# XAI In Action - pgeon

This notebook shows the current functionalities of the **pgeon** library.

## Preparation

Loading an environment, an agent and a discretizer; the necessary elements to generate a Policy Graph.

In [73]:
import gymnasium as gym

from example.cartpole.discretizer import CartpoleDiscretizer

In [74]:
import torch

In [75]:
environment = gym.make('CartPole-v1')
discretizer = CartpoleDiscretizer()

In [76]:
from pgeon import Agent
from ray.rllib.algorithms.algorithm import Algorithm

class CartpoleAgent(Agent):
    def __init__(self, path):
        self.agent = Algorithm.from_checkpoint(path)

    def act(self, state):
        return self.agent.compute_single_action(state)

In [77]:
agent = CartpoleAgent('checkpoints/PPO_CartPole-v1_1acbb_00000_0_2023-12-05_19-28-36/checkpoint_000000')

`UnifiedLogger` will be removed in Ray 2.7.
  return UnifiedLogger(config, logdir, loggers=None)
The `JsonLogger interface is deprecated in favor of the `ray.tune.json.JsonLoggerCallback` interface and will be removed in Ray 2.7.
  self._loggers.append(cls(self.config, self.logdir, self.trial))
The `CSVLogger interface is deprecated in favor of the `ray.tune.csv.CSVLoggerCallback` interface and will be removed in Ray 2.7.
  self._loggers.append(cls(self.config, self.logdir, self.trial))
The `TBXLogger interface is deprecated in favor of the `ray.tune.tensorboardx.TBXLoggerCallback` interface and will be removed in Ray 2.7.
  self._loggers.append(cls(self.config, self.logdir, self.trial))


## Policy Graph generation

In [78]:
from pgeon import PolicyGraph

Policy Graphs are instantiated with an environment and a discretizer.

In [79]:
pg = PolicyGraph(environment, discretizer)

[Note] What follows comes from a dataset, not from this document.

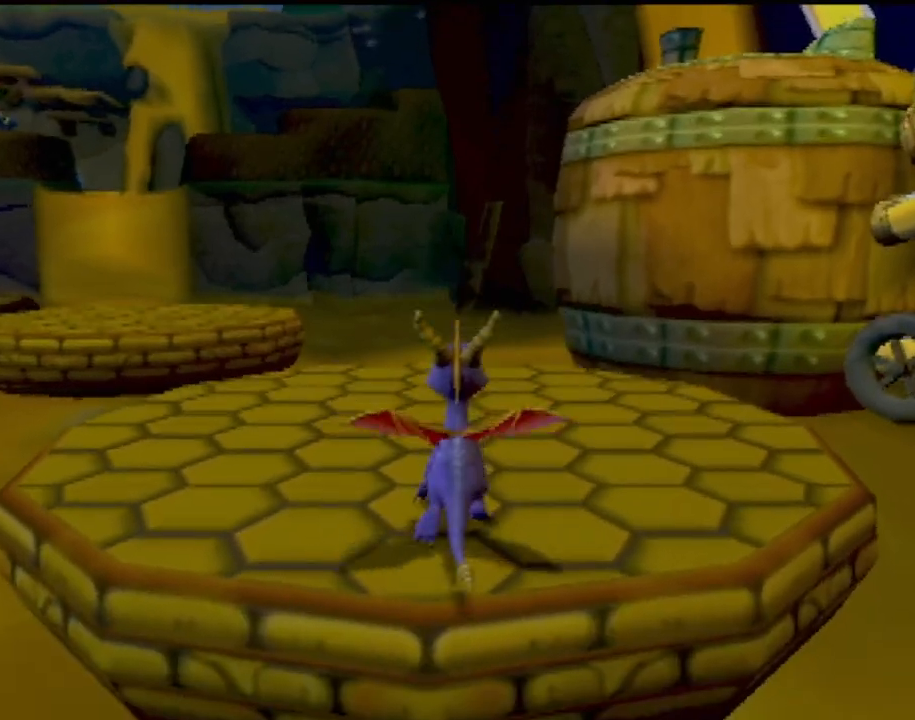
{"buttons": [], "left_stick": "up-right", "events": [[284, "left_stick", "center"], [468, "left_stick", "up-right"]]}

We generate a Policy Graph with the `fit()` function, in this case generating 1000 episode trajectories from our agent. If the PG has been previously fit, one can choose to update the PG with new trajectories (instead of re-generating the PG) with `update=True`.

In [80]:
pg = pg.fit(agent, num_episodes=200, update=False)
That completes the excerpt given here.